Start RECORDS PROVIDED
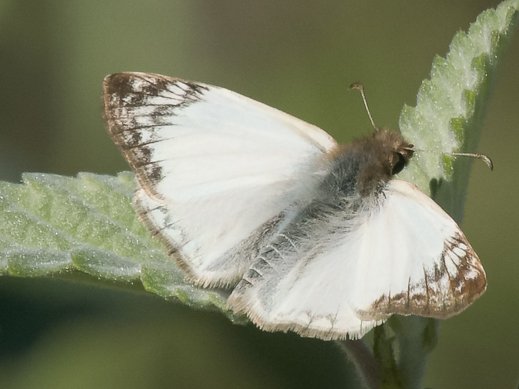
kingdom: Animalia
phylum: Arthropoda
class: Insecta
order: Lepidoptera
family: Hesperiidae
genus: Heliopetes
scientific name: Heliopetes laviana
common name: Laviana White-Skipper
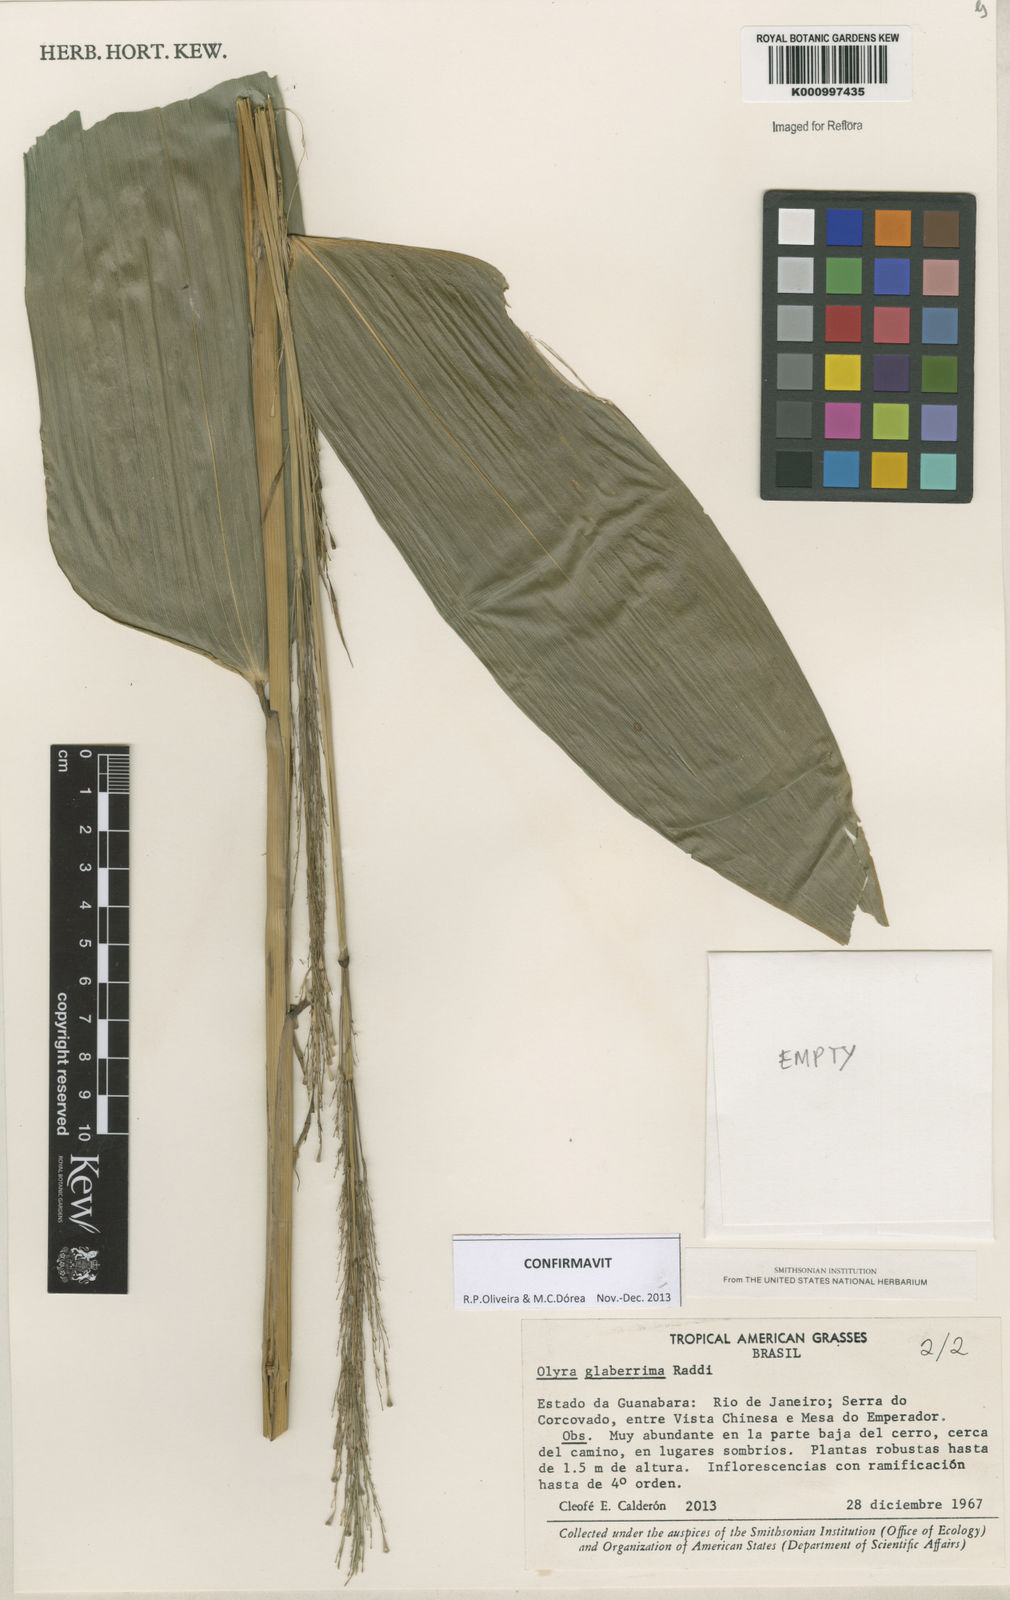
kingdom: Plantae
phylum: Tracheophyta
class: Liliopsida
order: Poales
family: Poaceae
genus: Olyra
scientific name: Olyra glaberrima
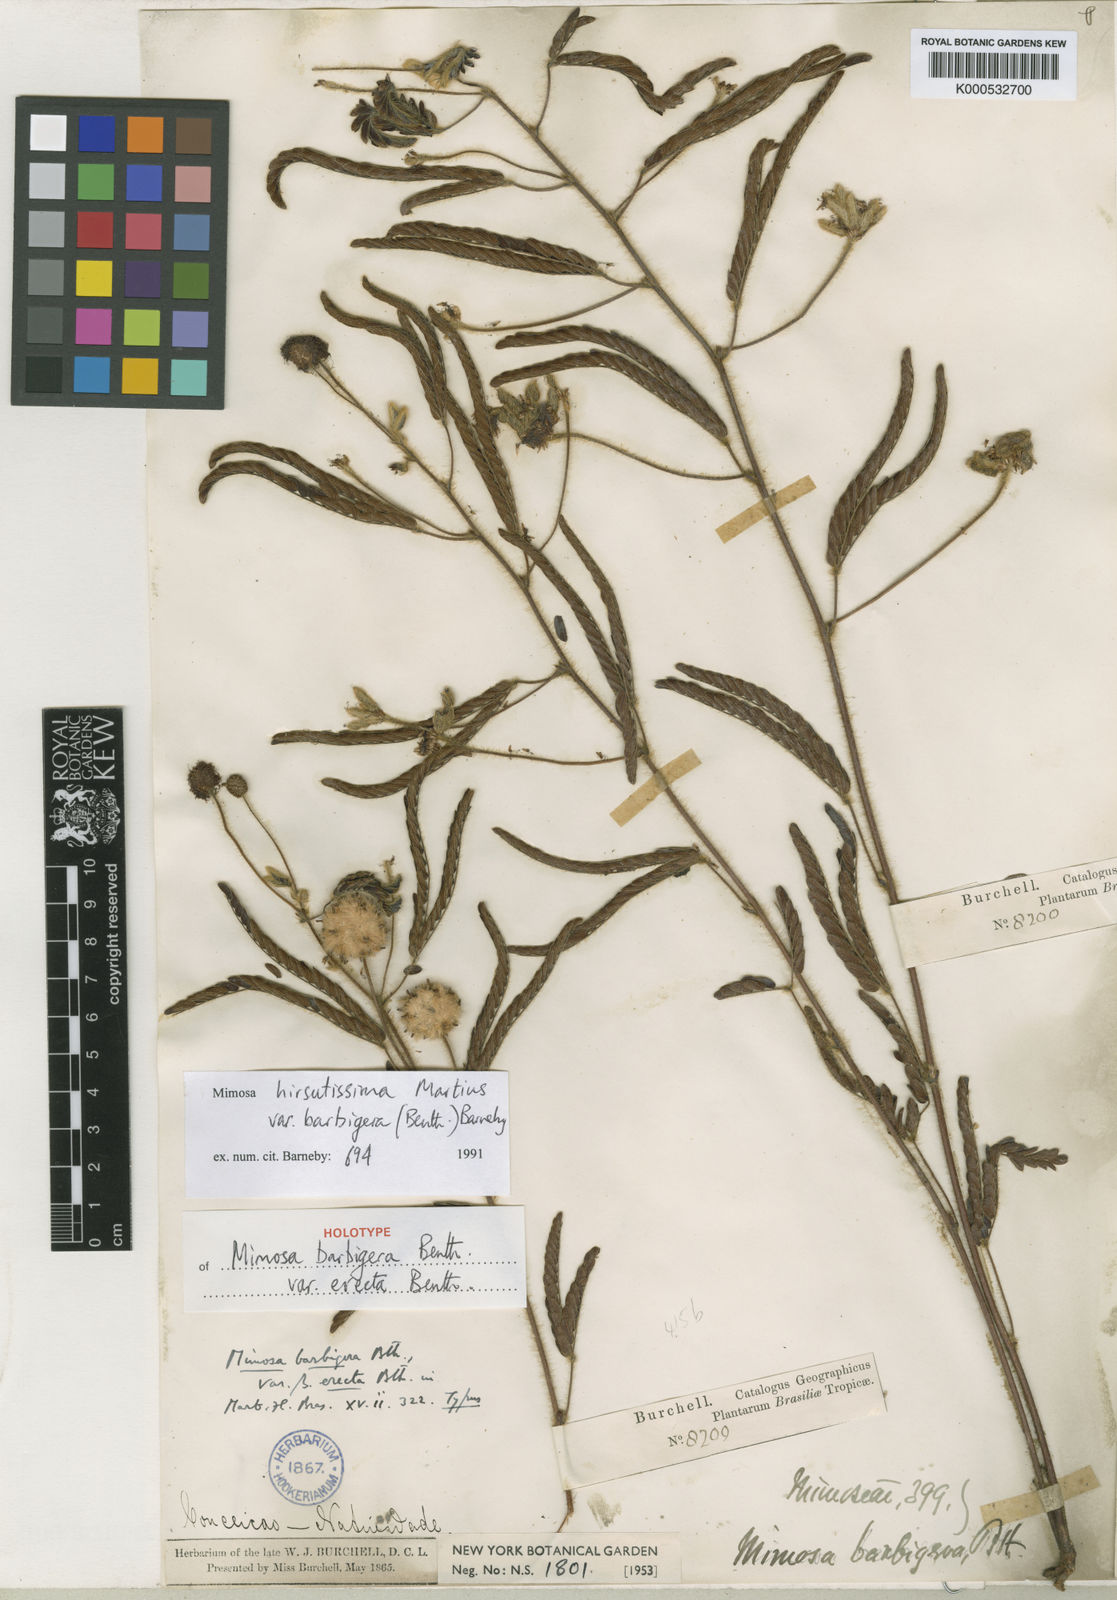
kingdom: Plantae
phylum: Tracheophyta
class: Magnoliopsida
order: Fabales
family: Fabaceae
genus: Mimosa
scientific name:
End RECORDS PROVIDED
### WHAT THE TASK REQUIRES
Switch each "phylum" in the data above to "division" and write out all the lines again with nothing else changed, leaving out the pictures.

### THE RESULT
kingdom: Animalia
division: Arthropoda
class: Insecta
order: Lepidoptera
family: Hesperiidae
genus: Heliopetes
scientific name: Heliopetes laviana
common name: Laviana White-Skipper
kingdom: Plantae
division: Tracheophyta
class: Liliopsida
order: Poales
family: Poaceae
genus: Olyra
scientific name: Olyra glaberrima
kingdom: Plantae
division: Tracheophyta
class: Magnoliopsida
order: Fabales
family: Fabaceae
genus: Mimosa
scientific name:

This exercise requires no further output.